Wednesday 25 July 2012

Aerial View of Milan, Quebec.

Quite a few years have passed since I last saw this scene.

I remember Duncan McLeod selling postcards with this same image in his store, which is the building behind the church on the right of the church steeple. Although now only a memory and historical footnote, McLeod Bros. Store was a Milan business and landmark for 99 years.

Milan, Quebec. View from the air.


The above scene was probably recorded in the early 1950's. 

This unique aerial perspective of Milan provides an excellent view of the Canadian Pacific Railway in the final decade of the steam era. The photo also provides a rare glimpse of how life once looked like in a small, railway-served wilderness village in the eastern corner of the Eastern Townships near Maine.

In the early 1950's the CPR in Milan appeared alive and well. The railway station was manned and open, steam-powered trains were prevalent and the water tower saw daily use. Boxcars were spotted on the team track for loading; mostly lumber and other woods destined elsewhere. 

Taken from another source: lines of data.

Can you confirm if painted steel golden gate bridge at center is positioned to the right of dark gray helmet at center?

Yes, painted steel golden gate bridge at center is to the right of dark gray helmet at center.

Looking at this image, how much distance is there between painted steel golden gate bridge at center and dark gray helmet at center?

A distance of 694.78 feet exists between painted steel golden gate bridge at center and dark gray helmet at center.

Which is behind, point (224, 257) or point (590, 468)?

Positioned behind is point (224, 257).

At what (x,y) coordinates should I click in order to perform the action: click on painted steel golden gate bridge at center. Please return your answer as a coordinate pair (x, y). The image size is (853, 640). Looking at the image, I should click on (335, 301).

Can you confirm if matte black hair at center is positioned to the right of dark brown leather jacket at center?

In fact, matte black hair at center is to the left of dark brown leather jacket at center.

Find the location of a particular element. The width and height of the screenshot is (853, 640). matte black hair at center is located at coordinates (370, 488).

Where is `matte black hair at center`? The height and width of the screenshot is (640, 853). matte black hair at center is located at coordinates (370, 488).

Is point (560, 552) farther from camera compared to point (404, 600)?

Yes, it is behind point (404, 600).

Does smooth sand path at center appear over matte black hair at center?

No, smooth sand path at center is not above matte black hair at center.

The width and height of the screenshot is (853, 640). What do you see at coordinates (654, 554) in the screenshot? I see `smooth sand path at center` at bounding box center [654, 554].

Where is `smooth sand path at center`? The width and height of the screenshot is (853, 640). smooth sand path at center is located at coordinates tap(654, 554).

Mail also came in by train and upon arrival was taken over to the post office. (building to the right of the water tower and across from the church.) My great-uncle Murdo Murray (maternal grandfather's brother-in-law) delivered Milan's rural mail by horse and carriage right up until he retired in 1959.

In the early 1950's, roads into and out of Milan were not paved; often impassible during winter and through the spring thaw, The CPR augmented their passenger schedules with a mixed-train winter service between Sherbrooke and Megantic.

Change was inevitable and changes came.

Roads were improved and CPR's winter mixed train service disappeared in the early 1950's. Mail service soon abandoned the railway and travelled to and from town by road.

Between 1957 and 1961 the station was closed, the steam era ended and the water tower was immediately demolished. The empty station lasted until spring 1967; demolished also and replaced by a corrugated metal shelter which remained until trains 201 and 206 were discontinued in 1970. 

Unfortunately tiny towns were not immune to railway-related tragedy. In 1960, Mrs. Norman McLeod (Duncan McLeod's mother) was struck and killed by a train at the town's unprotected railway crossing. Shortly afterward, warning lights and bells were installed.

Streets in Milan were first paved in 1959 or 1960, but the highway between Milan and Scotstown remained unpaved until the early 1980's. 

P.S.
In summer 1980 while passing through Milan en route to Maine, Kie and I saw Christie MacArthur in the ditch beside the still gravel Highway 214, mending the wire fence to keep the sheep in. She must have been in her 90's then. 

Driving into Milan has never been the same since gravel-surfaced, washboard-like MacArthur's Corner disappeared forever. 


The Oddblock Station Agent

Addendum


Village of Milan, Quebec, in the mid 1950's as seen while approaching from the north end of town. The CPR water tower is almost in the center of the photo.